Koninklijke Philips N.V. v. Google LLC et al., Appeal No. 2019-1177 (Fed. Cir., January 30, 2020).
Google filed an IPR against Philips’ patent relating to a method of forming a media presentation on a client device from multiple related files. Google’s IPR petition presented two grounds of unpatentability (anticipation and obviousness) based upon the SMIL 1.0 reference supported by general knowledge in the art regarding distributed media presentations, referred to as pipelining. The general knowledge in the art was supported an expert declaration and the Hua reference, although Hua was not made part of a combination with SMIL 1.0 by Google.

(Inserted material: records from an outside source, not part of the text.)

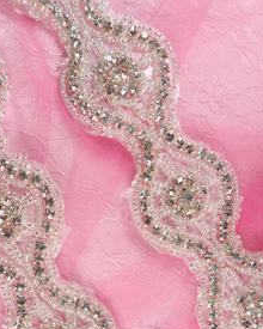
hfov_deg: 31.4
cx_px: 117
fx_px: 467
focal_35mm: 48
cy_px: 250
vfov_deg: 37.7
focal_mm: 4.9
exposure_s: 1/180
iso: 80
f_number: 3.5
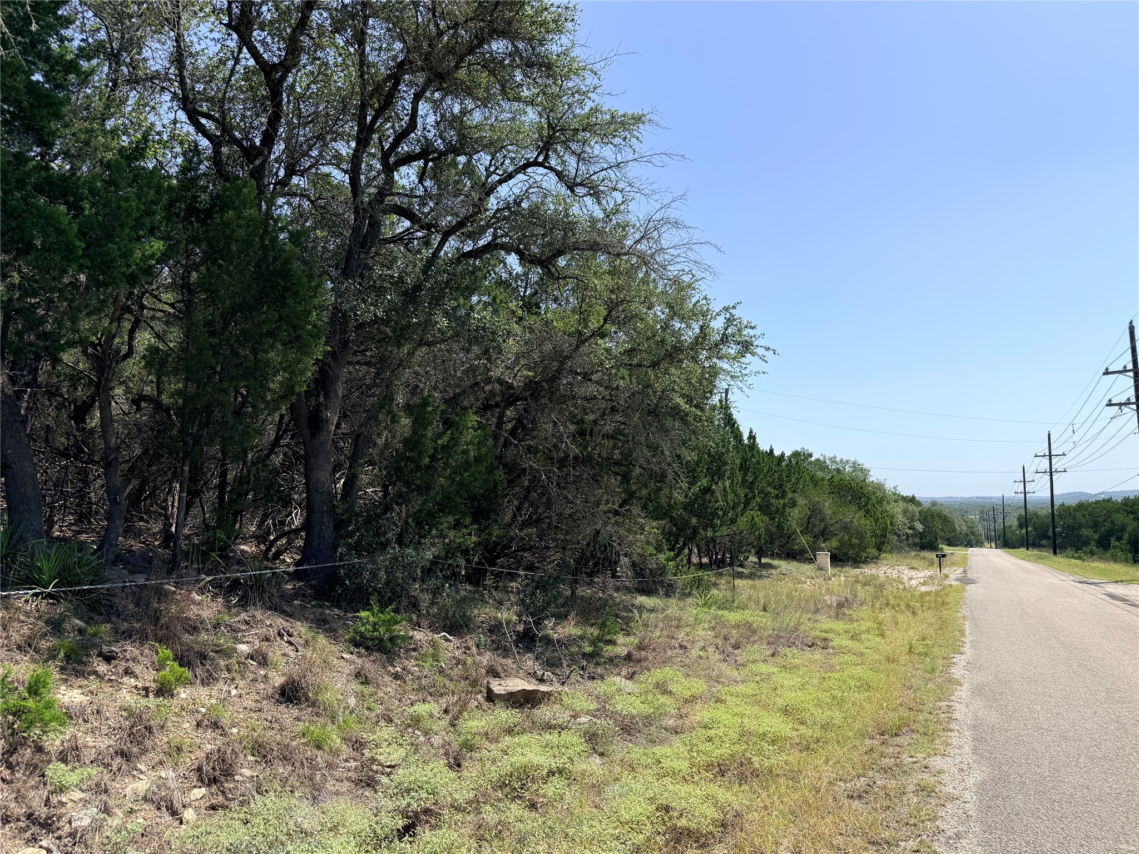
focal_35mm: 24
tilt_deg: +5.3
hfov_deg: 71.6
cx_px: 570
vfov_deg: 56.8
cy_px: 427
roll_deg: +0.9
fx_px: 790
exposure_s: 1/4673
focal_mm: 6.76
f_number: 1.78
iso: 80
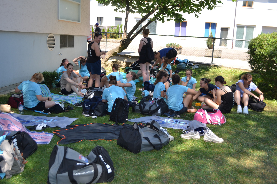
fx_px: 277
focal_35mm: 36
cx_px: 138
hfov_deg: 53.1
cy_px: 92
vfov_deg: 36.9
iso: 100
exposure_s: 1/200
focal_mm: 24
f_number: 4.5
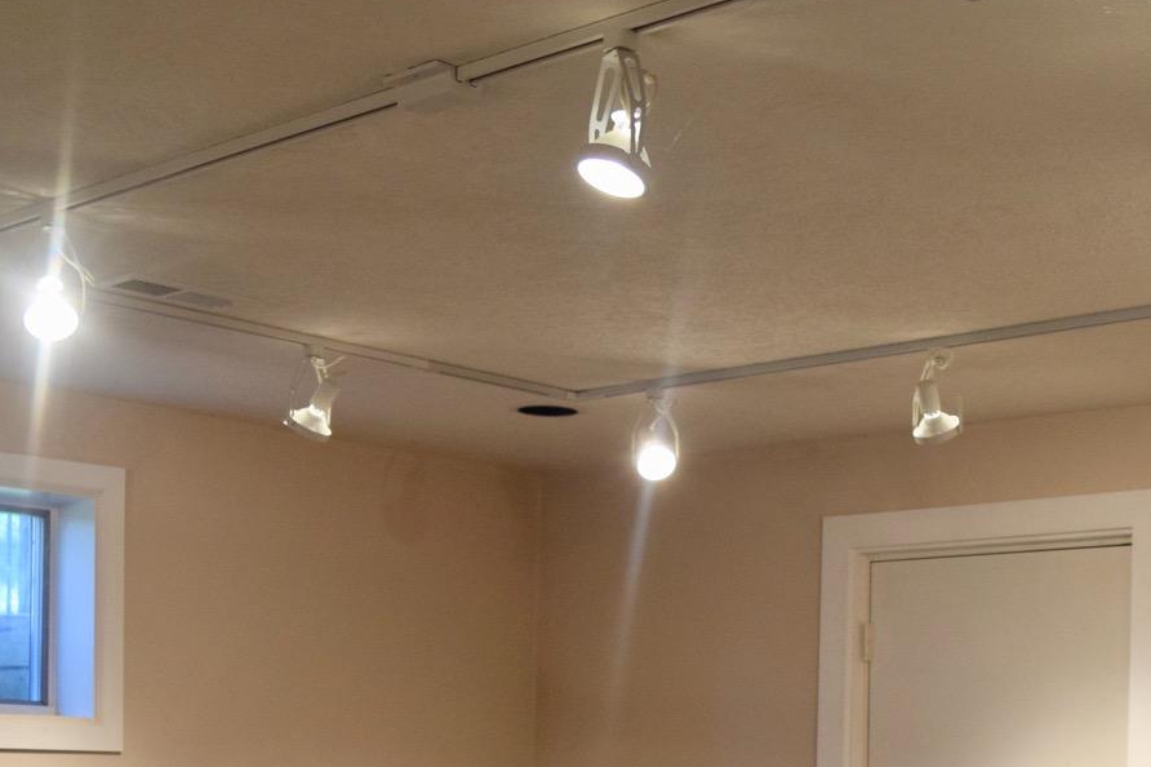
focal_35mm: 62
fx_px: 1981
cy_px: 866
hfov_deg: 32.2
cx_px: 724
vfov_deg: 20.7
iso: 400
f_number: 4.5
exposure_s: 1/80
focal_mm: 18
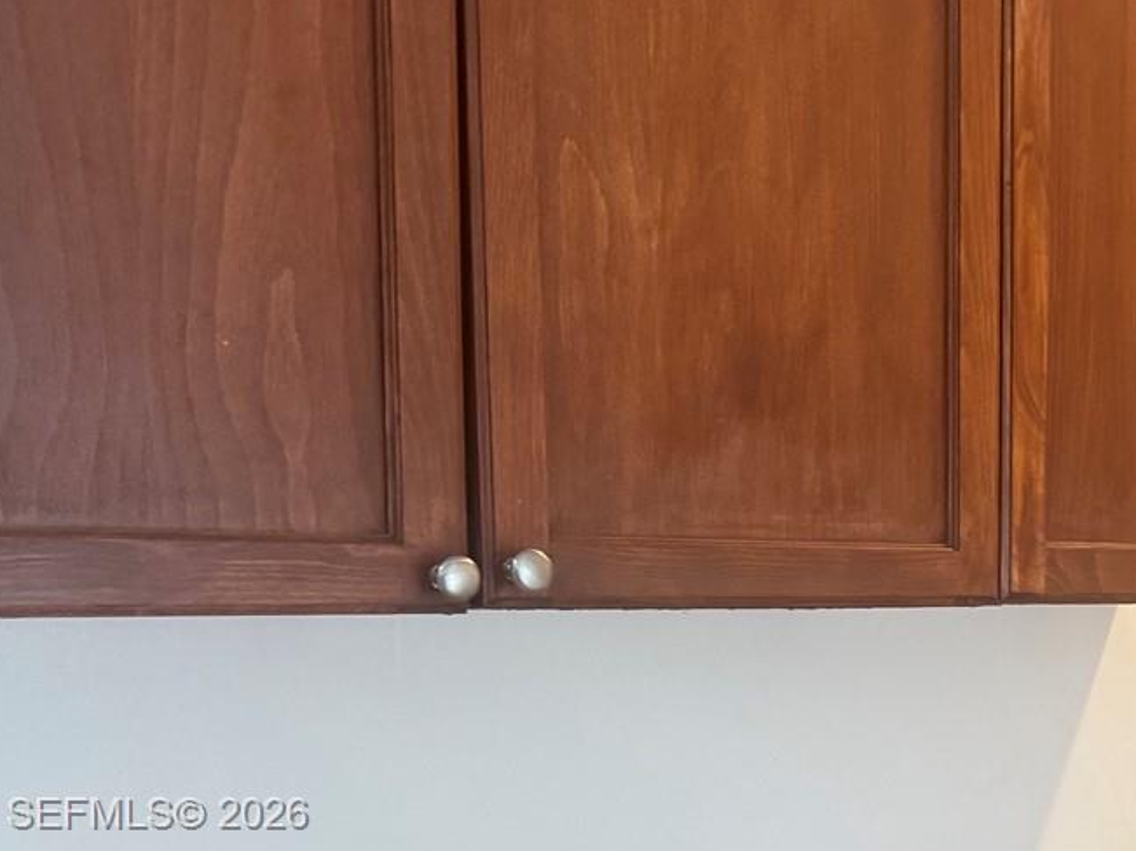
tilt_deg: -8.5
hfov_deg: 30.2
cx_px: 1160
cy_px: 816
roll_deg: -1.3
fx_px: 1936
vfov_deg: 23.9
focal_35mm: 59
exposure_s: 1/60
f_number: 1.78
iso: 400
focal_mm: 6.76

The PTAB instituted on both of Google’s grounds, and a third ground developed by the PTAB, namely SMIL 1.0 in view of Hua. Following the trial, the PTAB determined that the patent was not anticipated, but was obvious over SMIL 1.0 (Google ground) and SMIL 1.0 in view of Hua (PTAB ground). Philips appealed.
First, the Federal Circuit ruled that the PTAB erred in advancing a ground (SMIL 1.0 in view of Hua) that was not set forth in Google’s IPR petition. Turning to Google’s obviousness ground (SMIL 1.0 and general knowledge supported by Hua), the Federal Circuit determined that the PTAB “relied upon an expert declaration, which was corroborated by Hua, in concluding that pipelining was not only in the prior art, but also within the general knowledge of the skilled artisan.” Slip op. at 13. The Federal Circuit further noted that Philips offered no evidence to rebut Google’s position that the skilled artisan knew about pipelining. The PTAB’s obviousness judgment based on Google’s obviousness ground was affirmed.